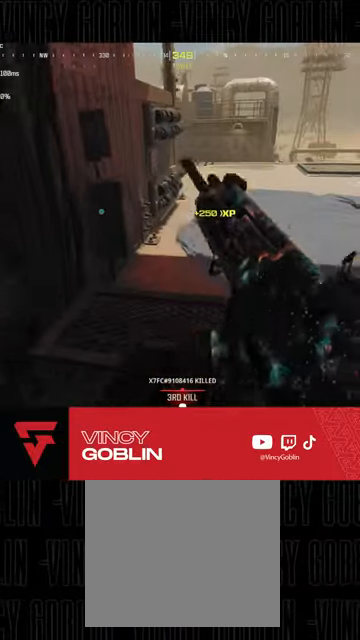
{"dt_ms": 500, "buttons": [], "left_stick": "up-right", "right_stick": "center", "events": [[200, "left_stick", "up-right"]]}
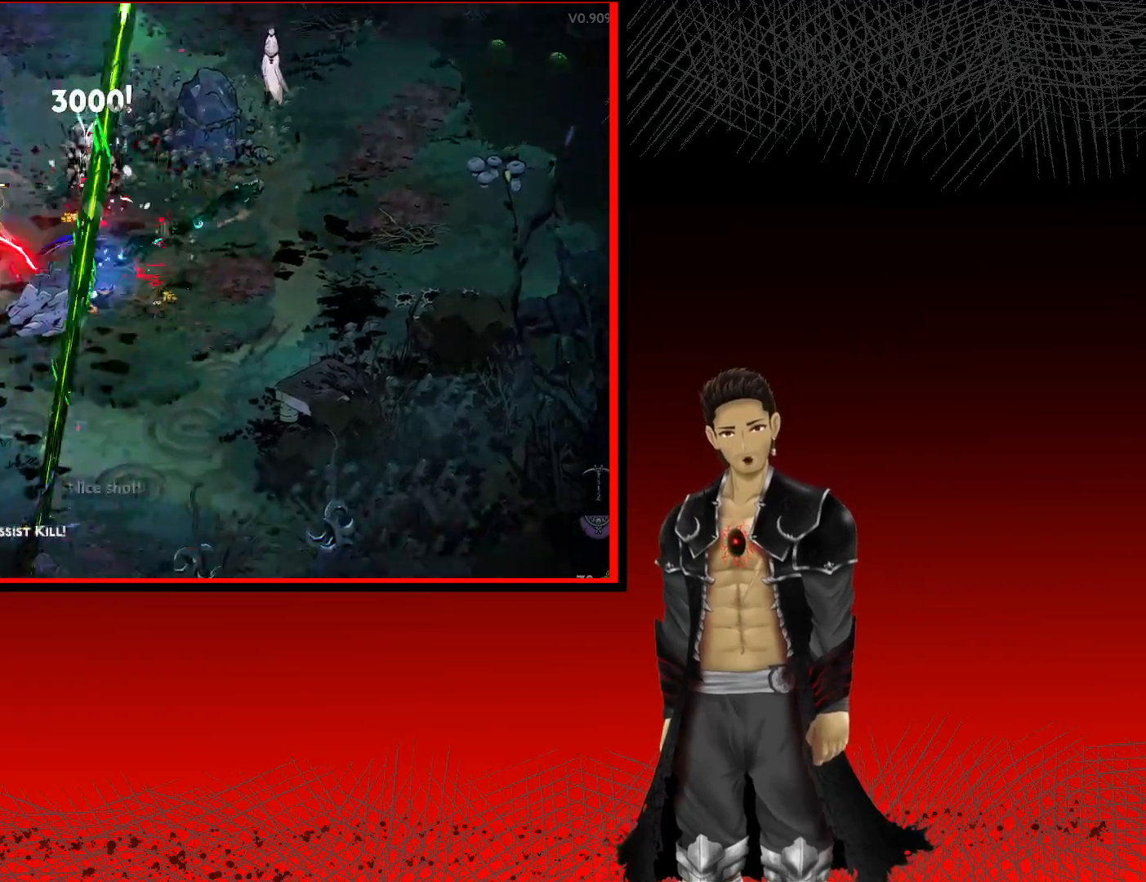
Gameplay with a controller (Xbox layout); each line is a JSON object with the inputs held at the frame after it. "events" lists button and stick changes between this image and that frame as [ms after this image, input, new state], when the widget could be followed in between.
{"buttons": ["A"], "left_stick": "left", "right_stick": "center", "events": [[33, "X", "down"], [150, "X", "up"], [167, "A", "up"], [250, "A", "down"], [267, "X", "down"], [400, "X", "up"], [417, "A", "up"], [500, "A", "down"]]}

_ _ _ _ _ _ _

From the first line of the material to the last, retype everything exactly except the images.

{"dt_ms": 500, "buttons": [], "left_stick": "up-right", "right_stick": "center", "events": [[200, "left_stick", "up-right"]]}
Gameplay with a controller (Xbox layout); each line is a JSON object with the inputs held at the frame after it. "events" lists button and stick changes between this image and that frame as [ms after this image, input, new state], when the widget could be followed in between.
{"buttons": ["A"], "left_stick": "left", "right_stick": "center", "events": [[33, "X", "down"], [150, "X", "up"], [167, "A", "up"], [250, "A", "down"], [267, "X", "down"], [400, "X", "up"], [417, "A", "up"], [500, "A", "down"]]}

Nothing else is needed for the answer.